Spontanément, les bras de l'aîné s'enroulèrent autour du cou de Sisyphe et il l'attira contre lui. Le geste surpris le jeune chevalier qui resta bras ballants. En cinq ans, Illias n'avait jamais eu le moindre élan de la sorte.
– C'est juste un au revoir, Sisyphe. Nous sommes frères, et donc je serais toujours avec toi, d'une manière ou d'une autre.
Les bras du Sagittaire étreignirent enfin la taille d'Illias, toujours bien plus grand que lui. Il avait beau porter une armure d'or, il restait encore un amateur comparé à lui.
– J'avais encore tant à apprendre de toi, pleura cette fois le plus jeune.
– Je n'ai plus rien à t'apprendre, sauf peut-être à mieux faire ton lit.

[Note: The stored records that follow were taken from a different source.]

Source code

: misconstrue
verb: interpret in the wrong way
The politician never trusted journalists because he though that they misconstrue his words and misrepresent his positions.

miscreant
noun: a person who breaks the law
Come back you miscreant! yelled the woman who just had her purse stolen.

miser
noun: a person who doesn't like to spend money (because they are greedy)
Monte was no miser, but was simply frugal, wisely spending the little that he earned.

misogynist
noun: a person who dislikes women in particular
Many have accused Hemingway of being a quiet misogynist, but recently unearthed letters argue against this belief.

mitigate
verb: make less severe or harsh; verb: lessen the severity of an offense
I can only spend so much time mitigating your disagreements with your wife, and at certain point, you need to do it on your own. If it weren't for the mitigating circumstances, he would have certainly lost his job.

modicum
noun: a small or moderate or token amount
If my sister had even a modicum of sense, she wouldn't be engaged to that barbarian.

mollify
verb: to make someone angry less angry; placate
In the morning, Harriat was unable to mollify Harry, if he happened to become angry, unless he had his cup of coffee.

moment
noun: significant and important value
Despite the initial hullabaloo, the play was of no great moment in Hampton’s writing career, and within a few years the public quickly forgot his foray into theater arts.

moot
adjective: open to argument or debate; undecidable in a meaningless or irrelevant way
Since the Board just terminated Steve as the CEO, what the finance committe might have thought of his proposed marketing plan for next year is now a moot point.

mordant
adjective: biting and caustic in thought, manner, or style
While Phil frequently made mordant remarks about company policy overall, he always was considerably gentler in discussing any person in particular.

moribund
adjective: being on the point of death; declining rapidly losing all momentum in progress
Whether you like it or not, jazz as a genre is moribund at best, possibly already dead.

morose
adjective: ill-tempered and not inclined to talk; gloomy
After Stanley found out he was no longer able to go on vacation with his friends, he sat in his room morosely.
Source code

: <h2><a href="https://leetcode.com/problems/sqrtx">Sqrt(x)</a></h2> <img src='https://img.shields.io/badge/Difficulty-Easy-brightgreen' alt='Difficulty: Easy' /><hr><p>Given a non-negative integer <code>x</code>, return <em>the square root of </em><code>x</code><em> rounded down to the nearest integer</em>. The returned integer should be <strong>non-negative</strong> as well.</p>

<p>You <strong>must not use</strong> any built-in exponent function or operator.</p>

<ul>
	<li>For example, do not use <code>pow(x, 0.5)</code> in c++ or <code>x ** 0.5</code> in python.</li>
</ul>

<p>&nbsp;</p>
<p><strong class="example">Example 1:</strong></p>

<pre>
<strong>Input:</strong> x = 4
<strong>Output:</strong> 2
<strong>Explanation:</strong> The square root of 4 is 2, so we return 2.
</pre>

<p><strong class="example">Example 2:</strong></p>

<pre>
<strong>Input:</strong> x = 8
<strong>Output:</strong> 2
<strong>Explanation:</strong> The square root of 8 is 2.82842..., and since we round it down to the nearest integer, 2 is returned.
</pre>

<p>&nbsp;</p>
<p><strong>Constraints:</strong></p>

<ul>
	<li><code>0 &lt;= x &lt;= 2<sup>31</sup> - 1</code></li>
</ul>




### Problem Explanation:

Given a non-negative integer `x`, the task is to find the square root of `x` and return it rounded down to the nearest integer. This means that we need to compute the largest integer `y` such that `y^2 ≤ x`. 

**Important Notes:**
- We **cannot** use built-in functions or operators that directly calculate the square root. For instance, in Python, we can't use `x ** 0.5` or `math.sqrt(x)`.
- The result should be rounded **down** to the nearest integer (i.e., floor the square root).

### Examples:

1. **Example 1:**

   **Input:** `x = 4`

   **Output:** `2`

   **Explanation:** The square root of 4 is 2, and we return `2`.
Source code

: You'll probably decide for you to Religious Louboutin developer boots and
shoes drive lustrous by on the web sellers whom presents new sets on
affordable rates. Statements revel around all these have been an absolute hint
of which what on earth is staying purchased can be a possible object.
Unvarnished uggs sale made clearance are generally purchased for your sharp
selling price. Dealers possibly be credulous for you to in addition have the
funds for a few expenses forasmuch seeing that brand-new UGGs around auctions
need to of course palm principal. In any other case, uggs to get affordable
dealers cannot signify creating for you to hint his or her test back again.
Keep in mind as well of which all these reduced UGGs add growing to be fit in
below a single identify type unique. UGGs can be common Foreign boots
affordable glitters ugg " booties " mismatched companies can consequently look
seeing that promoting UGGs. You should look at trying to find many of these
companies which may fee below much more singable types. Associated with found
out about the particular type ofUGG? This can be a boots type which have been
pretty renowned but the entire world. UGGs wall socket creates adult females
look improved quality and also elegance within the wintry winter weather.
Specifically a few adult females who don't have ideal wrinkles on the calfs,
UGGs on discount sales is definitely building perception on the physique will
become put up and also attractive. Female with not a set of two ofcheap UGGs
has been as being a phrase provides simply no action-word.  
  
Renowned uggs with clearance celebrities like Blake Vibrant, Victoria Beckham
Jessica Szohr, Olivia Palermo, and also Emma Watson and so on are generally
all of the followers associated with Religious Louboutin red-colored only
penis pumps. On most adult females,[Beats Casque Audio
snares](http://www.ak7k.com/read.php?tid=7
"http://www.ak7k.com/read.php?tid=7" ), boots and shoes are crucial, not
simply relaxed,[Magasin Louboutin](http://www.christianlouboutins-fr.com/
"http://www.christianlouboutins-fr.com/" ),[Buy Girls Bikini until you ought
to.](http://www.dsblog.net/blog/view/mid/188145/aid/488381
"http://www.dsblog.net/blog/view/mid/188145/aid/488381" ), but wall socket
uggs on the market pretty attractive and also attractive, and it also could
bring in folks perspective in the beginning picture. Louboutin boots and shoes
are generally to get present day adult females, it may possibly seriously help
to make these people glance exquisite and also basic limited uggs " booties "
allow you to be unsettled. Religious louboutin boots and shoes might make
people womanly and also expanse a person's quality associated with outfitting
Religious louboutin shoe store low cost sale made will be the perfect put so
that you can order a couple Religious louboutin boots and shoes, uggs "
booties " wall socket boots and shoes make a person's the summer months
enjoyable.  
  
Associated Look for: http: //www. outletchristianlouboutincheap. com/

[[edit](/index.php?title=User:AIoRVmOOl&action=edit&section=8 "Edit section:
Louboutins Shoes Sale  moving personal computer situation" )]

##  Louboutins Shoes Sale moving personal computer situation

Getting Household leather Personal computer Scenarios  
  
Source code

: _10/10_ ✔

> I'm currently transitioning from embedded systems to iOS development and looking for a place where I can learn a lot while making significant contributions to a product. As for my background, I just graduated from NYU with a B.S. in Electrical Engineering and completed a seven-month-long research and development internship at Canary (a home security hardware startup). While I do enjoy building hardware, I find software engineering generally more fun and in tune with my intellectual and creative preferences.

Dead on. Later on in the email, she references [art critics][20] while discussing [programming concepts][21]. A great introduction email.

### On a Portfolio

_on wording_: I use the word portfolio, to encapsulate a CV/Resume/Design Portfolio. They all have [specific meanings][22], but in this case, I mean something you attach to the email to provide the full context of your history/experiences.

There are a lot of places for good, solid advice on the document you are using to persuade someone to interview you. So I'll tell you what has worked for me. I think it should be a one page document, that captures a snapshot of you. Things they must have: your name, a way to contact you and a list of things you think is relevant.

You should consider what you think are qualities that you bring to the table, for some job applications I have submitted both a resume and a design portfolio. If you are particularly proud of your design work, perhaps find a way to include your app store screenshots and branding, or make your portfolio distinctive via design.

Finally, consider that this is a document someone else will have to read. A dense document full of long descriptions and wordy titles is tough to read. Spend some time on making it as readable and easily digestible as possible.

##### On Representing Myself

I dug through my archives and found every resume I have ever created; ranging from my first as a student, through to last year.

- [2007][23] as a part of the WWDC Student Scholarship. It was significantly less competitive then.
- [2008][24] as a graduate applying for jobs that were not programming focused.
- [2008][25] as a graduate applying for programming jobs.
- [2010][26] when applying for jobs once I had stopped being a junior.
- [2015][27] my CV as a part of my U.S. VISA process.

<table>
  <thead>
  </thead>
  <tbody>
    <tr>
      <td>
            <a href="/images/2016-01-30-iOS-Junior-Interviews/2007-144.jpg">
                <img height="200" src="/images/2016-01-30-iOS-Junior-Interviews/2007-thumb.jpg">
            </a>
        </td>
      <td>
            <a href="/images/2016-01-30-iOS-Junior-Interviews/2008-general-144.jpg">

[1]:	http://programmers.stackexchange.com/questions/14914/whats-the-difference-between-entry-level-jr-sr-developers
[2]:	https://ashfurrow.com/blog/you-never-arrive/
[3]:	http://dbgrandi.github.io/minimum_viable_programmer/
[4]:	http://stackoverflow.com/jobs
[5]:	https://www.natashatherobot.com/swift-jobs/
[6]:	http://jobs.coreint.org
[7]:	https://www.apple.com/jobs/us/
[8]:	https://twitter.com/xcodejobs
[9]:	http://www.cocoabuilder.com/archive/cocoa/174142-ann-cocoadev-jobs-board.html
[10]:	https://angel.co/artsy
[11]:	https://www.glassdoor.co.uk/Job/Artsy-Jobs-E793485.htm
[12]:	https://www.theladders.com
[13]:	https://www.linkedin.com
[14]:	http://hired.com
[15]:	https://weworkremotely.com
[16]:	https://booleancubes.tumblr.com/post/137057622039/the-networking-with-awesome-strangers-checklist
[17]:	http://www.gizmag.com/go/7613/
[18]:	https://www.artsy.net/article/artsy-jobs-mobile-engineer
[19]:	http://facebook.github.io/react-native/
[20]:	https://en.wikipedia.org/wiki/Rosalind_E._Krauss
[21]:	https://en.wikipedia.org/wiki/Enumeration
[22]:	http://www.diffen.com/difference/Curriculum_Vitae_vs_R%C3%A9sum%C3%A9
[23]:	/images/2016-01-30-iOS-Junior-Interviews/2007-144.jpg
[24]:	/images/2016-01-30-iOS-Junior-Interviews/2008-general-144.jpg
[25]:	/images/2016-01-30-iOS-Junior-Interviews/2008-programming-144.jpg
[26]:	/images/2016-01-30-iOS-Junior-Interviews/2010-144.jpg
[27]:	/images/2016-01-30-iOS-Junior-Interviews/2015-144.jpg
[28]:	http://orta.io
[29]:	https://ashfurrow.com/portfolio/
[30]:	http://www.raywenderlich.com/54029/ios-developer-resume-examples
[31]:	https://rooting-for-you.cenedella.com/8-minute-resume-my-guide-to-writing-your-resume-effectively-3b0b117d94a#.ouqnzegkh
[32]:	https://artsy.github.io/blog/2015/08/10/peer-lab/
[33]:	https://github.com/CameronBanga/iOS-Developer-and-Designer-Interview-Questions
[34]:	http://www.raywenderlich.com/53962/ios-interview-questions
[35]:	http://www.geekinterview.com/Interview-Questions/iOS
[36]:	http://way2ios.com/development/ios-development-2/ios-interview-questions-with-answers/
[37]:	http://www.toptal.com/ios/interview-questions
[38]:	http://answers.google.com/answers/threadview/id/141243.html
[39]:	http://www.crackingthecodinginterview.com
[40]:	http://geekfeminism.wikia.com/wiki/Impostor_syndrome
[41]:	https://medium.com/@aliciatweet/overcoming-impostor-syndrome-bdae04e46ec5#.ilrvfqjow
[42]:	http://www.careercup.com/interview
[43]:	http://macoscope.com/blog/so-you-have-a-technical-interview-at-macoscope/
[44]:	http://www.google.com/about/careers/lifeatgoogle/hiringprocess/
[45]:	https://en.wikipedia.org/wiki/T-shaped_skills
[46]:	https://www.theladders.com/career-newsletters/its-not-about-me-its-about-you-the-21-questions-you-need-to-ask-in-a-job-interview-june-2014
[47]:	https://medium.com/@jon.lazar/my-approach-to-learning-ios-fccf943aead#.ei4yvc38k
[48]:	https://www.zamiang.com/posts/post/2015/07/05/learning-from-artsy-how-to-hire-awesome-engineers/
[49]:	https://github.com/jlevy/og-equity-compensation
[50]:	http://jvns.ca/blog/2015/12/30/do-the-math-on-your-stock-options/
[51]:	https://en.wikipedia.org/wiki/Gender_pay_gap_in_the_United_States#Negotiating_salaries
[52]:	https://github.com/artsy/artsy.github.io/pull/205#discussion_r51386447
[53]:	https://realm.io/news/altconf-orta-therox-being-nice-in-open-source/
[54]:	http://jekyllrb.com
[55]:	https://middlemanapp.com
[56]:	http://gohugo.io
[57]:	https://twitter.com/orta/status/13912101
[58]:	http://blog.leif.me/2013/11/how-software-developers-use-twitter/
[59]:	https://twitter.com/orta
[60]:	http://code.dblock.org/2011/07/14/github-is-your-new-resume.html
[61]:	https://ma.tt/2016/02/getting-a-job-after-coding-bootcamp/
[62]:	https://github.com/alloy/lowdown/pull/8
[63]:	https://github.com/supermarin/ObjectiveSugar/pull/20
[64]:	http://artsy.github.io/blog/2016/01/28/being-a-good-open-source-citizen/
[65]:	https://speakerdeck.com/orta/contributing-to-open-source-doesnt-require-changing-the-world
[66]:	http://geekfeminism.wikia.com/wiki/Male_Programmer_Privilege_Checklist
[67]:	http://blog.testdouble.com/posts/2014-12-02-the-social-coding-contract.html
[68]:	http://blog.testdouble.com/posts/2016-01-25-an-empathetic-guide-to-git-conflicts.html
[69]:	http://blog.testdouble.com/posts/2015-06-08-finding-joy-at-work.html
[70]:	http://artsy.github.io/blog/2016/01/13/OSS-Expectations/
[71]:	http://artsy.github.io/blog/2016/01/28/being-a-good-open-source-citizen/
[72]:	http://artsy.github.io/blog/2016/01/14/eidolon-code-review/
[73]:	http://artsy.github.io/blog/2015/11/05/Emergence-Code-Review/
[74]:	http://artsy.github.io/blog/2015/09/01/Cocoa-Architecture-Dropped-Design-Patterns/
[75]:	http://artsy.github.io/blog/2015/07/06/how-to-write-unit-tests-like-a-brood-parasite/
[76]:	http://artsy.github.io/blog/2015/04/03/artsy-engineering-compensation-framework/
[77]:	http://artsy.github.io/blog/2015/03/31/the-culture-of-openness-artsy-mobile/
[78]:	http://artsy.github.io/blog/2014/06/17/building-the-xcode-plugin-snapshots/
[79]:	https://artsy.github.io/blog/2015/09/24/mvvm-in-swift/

Cette remarque fit sourire Sisyphe à travers ses larmes.
– C'est bien la première fois que je t'entends plaisanter, dit le Sagittaire en reniflant.
– Je pourrais encore te surprendre.
– Alors tu devrais rester.
– Je ne peux pas, malheureusement. Mais je ne pars pas les mains vides. J'emporte une grande richesse avec moi. Les souvenirs que j'ai avec toi me sont très précieux. Crois-moi, tu m'as apporté beaucoup de choses toi-aussi. Tu vas me manquer, petit-frère.
– Toi aussi, grand-frère. Tu seras toujours mon héros.
L'étreinte entre les deux frères se resserra. Illias essuya ses yeux humides tandis que Sisyphe épongeait ses larmes dans la tunique de son ainé. Il regrettait de porter son armure, car à cet instant, il n'était qu'un adolescent qui partageait un premier et dernier câlin avec sa seule famille.